Between the years of 1960 and 1974, Spanish lawyer and feminist activist Lidia Falcón O’Neill was detained seven times by security police on behalf of the Franco government, because of her protests against the regime. On five of these occasions, she alleges that she was brutally tortured, including being hung from a hook in the ceiling and beaten in a way that specifically targeted her reproductive organs. On 26 October 2018, Argentinean judge Maria Servini de Cubria announced that she was formally opening an investigation into these crimes as well as crimes of gender-based violence against five other women, allegedly committed during the Franco dictatorship in Spain.
These crimes include rape, torture, forced abortions and the abduction of children of women political prisoners. On the subject of child abduction alone, it is contended that between 100 000-200 000 women were affected. The claim, originally filed in 2016, is the first to specifically ask a court to consider the gendered impact of the Franco regime and has been brought by Spanish NGO Women’s Link Worldwide on behalf of the six women. Now at age 82, Lidia Falcón O’Neill is the only one who remains alive. In order to open this investigation, Judge Servini de Cubria relied on doctrine of universal jurisdiction, which permits the prosecution of serious human rights violations outside the country in which they occurred.
This claim is part of a larger investigation into Franco-era human rights abuses, first opened in Argentina by Judge Servini de Cubria in 2010. Judge Servini de Cubria wrote to the Spanish government and asked if it was investigating allegations of crimes against humanity and genocide and indicated that if Spain was not planning to do so, she would try these crimes in Argentina. In 2014, she issued arrest and extradition warrants to initiate these proceedings. This development follows an extensive history of activism from victims’ groups and women’s NGOs who have long sought justice and accountability from the Spanish Government without success. Spanish courts have so far refused to hear cases of this type, relying upon a controversial 1977 law which guarantees amnesty for politically motivated crimes during the Franco regime, even going as far to criminally charge a magistrate who attempted to do so. Victims’ groups say that this law was negotiated without considering their interests, and until it is overturned, leaves victims with little recourse other than pursuing claims through universal jurisdiction.

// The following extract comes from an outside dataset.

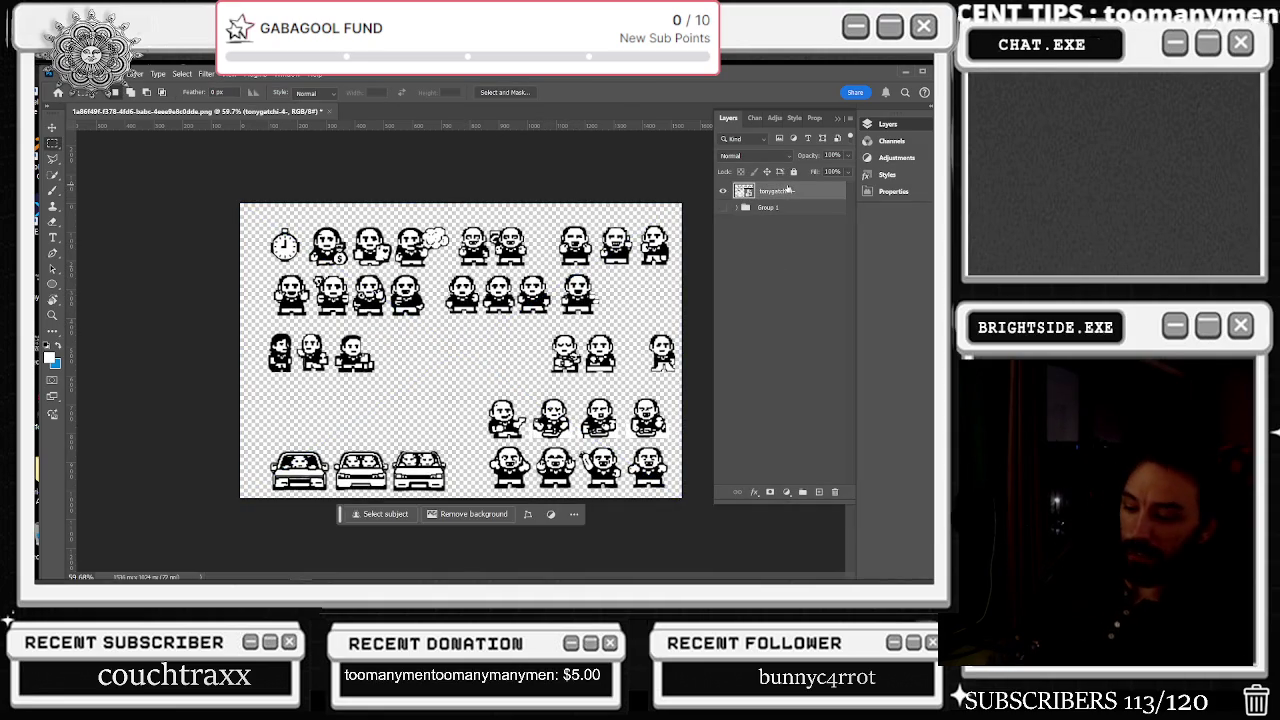
key("alt+Tab")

Crimes of gender-based violence have been successfully prosecuted through universal jurisdiction in only one instance previously: the case of the former President of Chad, Hissène Habré. Relying on sexual violence jurisprudence from the International Criminal Tribunals for Rwanda and the former Yugoslavia, the Extraordinary African Chambers in the courts of Senegal convicted Hissène Habré of war crimes, crimes against humanity and torture, which included acts of rape and sexual enslavement committed by soldiers acting on his orders. This was upheld on appeal and he was sentenced to life imprisonment and ordered to pay reparations to victims.
In its 16 years of operation, the International Criminal Court (ICC) has thus far not managed to achieve a single conviction for crimes of gender-based violence, leading to what scholars have called a ‘gender injustice cascade’. This suggests that activists and victims’ groups should look elsewhere to achieve justice for these crimes, as the ICC has not proved itself to be a reliable forum for prosecution. In instances where domestic courts have failed to act or where the International Criminal Court does not have jurisdiction or has failed to secure convictions, invoking the doctrine of universal jurisdiction to achieve accountability for crimes of gender-based violence is a novel and welcomed development. While it remains to be seen whether justice will be delivered through this avenue to Lidia Falcón O’Neill and the families of the other five women, victims’ groups are pleased that a court has finally agreed to investigate these crimes. The case is also an important test regarding the viability of universal jurisdiction to achieve justice for crimes of gender-based violence, or whether the Hissèné Habré conviction was simply a once-off anomaly.